Левашов, скрестив руки на классном журнале, задумчиво:

– Нина, мне нужна твоя помощь.

Её подкрашенные брови вздрогнули.

– Вам моя помощь? В чём, Илья Алексеевич?

– Стань по моему предмету отличницей. Поднимешь средний балл успеваемости, а меня, глядишь, и на педсовете похвалят.

Класс хохотнул. Нинка, обалдев, подвигала ресницами, но всё-таки нашлась:

– Ну, разве только ради вас.

Снова хохот. Когда смешливая волна спала, он уже серьёзно:

– У тебя компьютер есть?

– Есть, Илья Алексеевич. Но при чём тут компьютер?

– А при том, что он по данной теме может сослужить тебе добрую службу. Войди в Интернет, набери "Кронштадтское восстание" и нажми клавишу. Выскочит то, что надо.

– Но ведь есть учебник...

– Учебника для отличной оценки мало. Во всяком случае у меня. Да и не всё там, скажу откровенно, соответствует истине. Немало есть такого, что усердно подогнано под те или иные идеологические установки. А История – особа привередливая. Домыслов не терпит: ей подавай только то, что было на самом деле.

Класс замер. Критикует учебник! Такого в школе не слыхали.

– ... На эту тему мы ещё поговорим. Так вот, Нина, сопоставь информацию, которая тебе откроется, отбери то, что по твоему мнению, заслуживает доверия. Кое-что выпиши. И непременно подумай над фактами. На следующем занятии побеседуем.

Забегая немного вперёд, можно отметить: за неделю мыслителем Фроленкова не стала, но уже сыпала фактами, сдабривая их вполне логической солью: "Таким образом", "стало быть", "отсюда вывод..."

А в конце того занятия, Левашов, закрыв журнал, раздумчиво сделал несколько шагов.

– ...Только что мы перевернули трагическую и вместе с тем героическую страницу нашей истории.
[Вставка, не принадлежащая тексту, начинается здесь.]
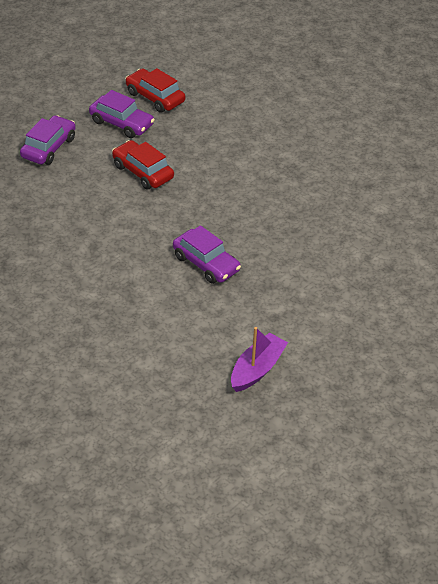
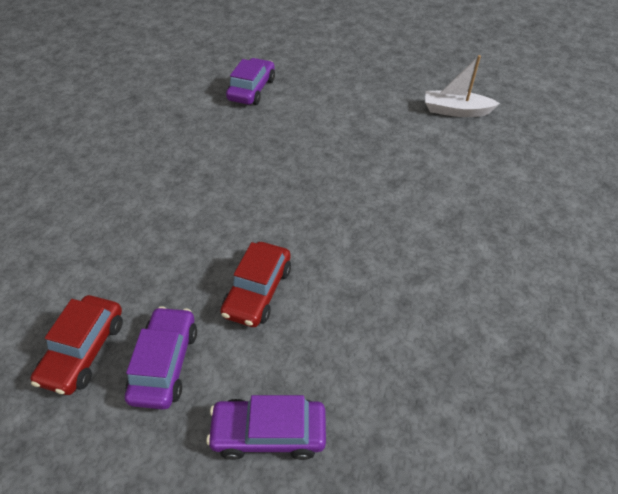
camera: 115 degrees left, 5 degrees up
purple car [173,225,241,284] -> purple car moved to [226,58,275,105]
purple boat [231,327,288,392] -> white boat [425,55,500,117]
В советские годы кронштадтское восстание называли не иначе как контрреволюционным мятежом. Да и сейчас в школьном учебнике верной оценки этому событию нет. А я думаю так... Кронштадтцы поднялись против зла, не очень просчитав, какие у них шансы на победу. Однако поднялись решительно – не ужились с рабским смирением. Достойны ли светлой памяти эти люди?

– Достойны! – в едином порыве отозвался класс.

– Тогда почтим их память минутой молчания.

Все встали.

... – И в заключение прочитаю отрывок из "Песни о соколе" Алексея Максимовича Горького. По-моему, это перекликается с тем, о чём мы только что говорили.

О, смелый сокол, в бою с врагами истёк ты кровью. Но будет время – и капли крови твоей горячей, как искры вспыхнут во мраке жизни и много смелых сердец зажгут безумной жаждой свободы, света!

Пускай ты умер! Но в песне смелых и сильных духом всегда ты будешь живым примером, призывом гордым к свободе, к свету!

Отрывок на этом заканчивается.